Flood Fill — DFS Color Replace

Problem

Given an m x n image, a starting pixel (sr, sc), and a color, flood fill the image by replacing all pixels of the old color that are 4-connected to start with the new color.

Example:

image = [[1,1,1],[1,1,0],[1,0,1]], sr=1, sc=1, color=2
Output: [[2,2,2],[2,2,0],[2,0,1]]

Approach — DFS with Early Exit

Track the original color. If newColor == oldColor, return immediately (no-op).

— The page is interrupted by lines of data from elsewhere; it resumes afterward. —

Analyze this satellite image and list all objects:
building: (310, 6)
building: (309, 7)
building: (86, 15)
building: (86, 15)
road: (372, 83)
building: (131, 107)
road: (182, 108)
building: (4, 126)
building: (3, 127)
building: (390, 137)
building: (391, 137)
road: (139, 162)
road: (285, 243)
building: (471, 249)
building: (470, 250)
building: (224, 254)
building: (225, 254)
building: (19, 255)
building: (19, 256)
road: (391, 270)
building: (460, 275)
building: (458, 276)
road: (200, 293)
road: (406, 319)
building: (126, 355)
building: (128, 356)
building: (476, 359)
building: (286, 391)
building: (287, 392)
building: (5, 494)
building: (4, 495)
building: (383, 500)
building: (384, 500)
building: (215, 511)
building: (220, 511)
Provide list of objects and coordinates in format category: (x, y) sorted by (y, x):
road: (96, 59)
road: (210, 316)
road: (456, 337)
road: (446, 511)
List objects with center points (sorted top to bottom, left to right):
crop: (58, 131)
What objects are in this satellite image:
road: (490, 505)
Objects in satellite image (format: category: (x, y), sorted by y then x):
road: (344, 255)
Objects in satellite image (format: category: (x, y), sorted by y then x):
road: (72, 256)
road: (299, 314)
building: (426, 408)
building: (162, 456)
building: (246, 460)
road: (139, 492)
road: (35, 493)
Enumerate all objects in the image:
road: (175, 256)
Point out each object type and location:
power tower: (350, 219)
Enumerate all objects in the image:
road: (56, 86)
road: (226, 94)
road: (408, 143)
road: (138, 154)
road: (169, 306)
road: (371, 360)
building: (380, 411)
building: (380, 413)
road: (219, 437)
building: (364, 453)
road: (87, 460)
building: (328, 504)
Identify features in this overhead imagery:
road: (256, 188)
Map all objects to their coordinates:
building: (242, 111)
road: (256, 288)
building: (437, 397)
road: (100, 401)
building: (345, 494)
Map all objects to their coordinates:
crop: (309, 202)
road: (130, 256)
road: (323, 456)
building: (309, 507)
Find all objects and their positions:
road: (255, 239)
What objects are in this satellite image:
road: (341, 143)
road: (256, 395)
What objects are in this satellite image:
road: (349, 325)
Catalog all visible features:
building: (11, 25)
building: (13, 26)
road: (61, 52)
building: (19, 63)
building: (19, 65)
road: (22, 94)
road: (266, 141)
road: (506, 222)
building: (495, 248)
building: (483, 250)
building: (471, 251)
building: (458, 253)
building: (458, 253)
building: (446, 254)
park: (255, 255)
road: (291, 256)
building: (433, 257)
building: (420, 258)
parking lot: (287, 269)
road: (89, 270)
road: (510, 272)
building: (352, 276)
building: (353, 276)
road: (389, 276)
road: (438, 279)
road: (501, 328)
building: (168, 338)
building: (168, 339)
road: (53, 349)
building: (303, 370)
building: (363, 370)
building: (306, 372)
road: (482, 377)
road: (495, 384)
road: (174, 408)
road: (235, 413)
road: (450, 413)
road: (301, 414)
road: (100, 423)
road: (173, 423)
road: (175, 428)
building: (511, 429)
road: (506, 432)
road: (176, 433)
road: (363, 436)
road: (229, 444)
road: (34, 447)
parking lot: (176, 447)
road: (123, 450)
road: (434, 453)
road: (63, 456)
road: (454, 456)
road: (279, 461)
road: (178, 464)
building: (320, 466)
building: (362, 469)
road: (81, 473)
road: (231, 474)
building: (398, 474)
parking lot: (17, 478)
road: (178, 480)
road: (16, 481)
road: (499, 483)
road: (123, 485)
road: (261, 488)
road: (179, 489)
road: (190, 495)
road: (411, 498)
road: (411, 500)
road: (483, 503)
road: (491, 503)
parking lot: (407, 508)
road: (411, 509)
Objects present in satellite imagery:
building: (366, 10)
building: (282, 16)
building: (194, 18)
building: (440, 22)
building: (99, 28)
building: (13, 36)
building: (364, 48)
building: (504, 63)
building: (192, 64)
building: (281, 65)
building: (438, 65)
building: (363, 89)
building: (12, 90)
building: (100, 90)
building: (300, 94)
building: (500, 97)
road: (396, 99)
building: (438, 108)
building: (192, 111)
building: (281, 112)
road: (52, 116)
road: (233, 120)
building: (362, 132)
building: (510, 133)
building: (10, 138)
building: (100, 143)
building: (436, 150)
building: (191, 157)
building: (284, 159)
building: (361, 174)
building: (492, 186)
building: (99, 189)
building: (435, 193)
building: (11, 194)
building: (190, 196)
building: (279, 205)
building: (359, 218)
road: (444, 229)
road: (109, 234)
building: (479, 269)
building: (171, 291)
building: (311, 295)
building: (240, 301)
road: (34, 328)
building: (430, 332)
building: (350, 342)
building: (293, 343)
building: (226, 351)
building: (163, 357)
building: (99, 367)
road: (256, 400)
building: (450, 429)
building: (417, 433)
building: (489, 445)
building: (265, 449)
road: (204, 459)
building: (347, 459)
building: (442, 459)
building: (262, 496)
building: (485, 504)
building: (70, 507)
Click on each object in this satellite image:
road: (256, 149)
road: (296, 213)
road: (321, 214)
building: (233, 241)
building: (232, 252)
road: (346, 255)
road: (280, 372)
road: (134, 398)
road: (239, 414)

DFS recurses on matching neighbours.

Time: O(mn) | Space: O(mn)

Solutions

C

void dfs(int** img, int r, int c, int R, int C, int old, int new) {
    if (r<0||r>=R||c<0||c>=C||img[r][c]!=old) return;
    img[r][c]=new;
    dfs(img,r+1,c,R,C,old,new); dfs(img,r-1,c,R,C,old,new);
    dfs(img,r,c+1,R,C,old,new); dfs(img,r,c-1,R,C,old,new);
}
int** floodFill(int** image, int R, int* cols, int sr, int sc, int color, int* outR, int** outCols) {
    int old=image[sr][sc];
    if (old!=color) dfs(image,sr,sc,R,cols[0],old,color);
    *outR=R; *outCols=cols; return image;
}

C++

class Solution {
    void dfs(vector<vector<int>>& img, int r, int c, int old, int col) {
        if (r<0||r>=img.size()||c<0||c>=img[0].size()||img[r][c]!=old) return;
        img[r][c]=col;
        dfs(img,r+1,c,old,col); dfs(img,r-1,c,old,col);
        dfs(img,r,c+1,old,col); dfs(img,r,c-1,old,col);
    }
public:
    vector<vector<int>> floodFill(vector<vector<int>>& img, int sr, int sc, int color) {
        if (img[sr][sc]!=color) dfs(img,sr,sc,img[sr][sc],color);
        return img;
    }
};

Java

class Solution {
    private void dfs(int[][] img, int r, int c, int old, int col) {
        if (r<0||r>=img.length||c<0||c>=img[0].length||img[r][c]!=old) return;
        img[r][c]=col;
        dfs(img,r+1,c,old,col); dfs(img,r-1,c,old,col);
        dfs(img,r,c+1,old,col); dfs(img,r,c-1,old,col);
    }
    public int[][] floodFill(int[][] img, int sr, int sc, int color) {
        if (img[sr][sc]!=color) dfs(img,sr,sc,img[sr][sc],color);
        return img;
    }
}

JavaScript

var floodFill = function(image, sr, sc, color) {
    const old=image[sr][sc];
    if (old===color) return image;
    const dfs=(r,c)=>{
        if(r<0||r>=image.length||c<0||c>=image[0].length||image[r][c]!==old) return;
        image[r][c]=color;
        dfs(r+1,c); dfs(r-1,c); dfs(r,c+1); dfs(r,c-1);
    };
    dfs(sr,sc); return image;
};

Python

class Solution:
    def floodFill(self, image: list[list[int]], sr: int, sc: int, color: int) -> list[list[int]]:
        old = image[sr][sc]
        if old == color: return image
        R, C = len(image), len(image[0])
        def dfs(r, c):
            if not (0<=r<R and 0<=c<C) or image[r][c]!=old: return
            image[r][c]=color
            for dr,dc in [(1,0),(-1,0),(0,1),(0,-1)]:
                dfs(r+dr,c+dc)
        dfs(sr,sc); return image

Complexity

Time: O(mn) | Space: O(mn)

Key Takeaway

Always check old == newColor before starting; skipping this causes infinite recursion.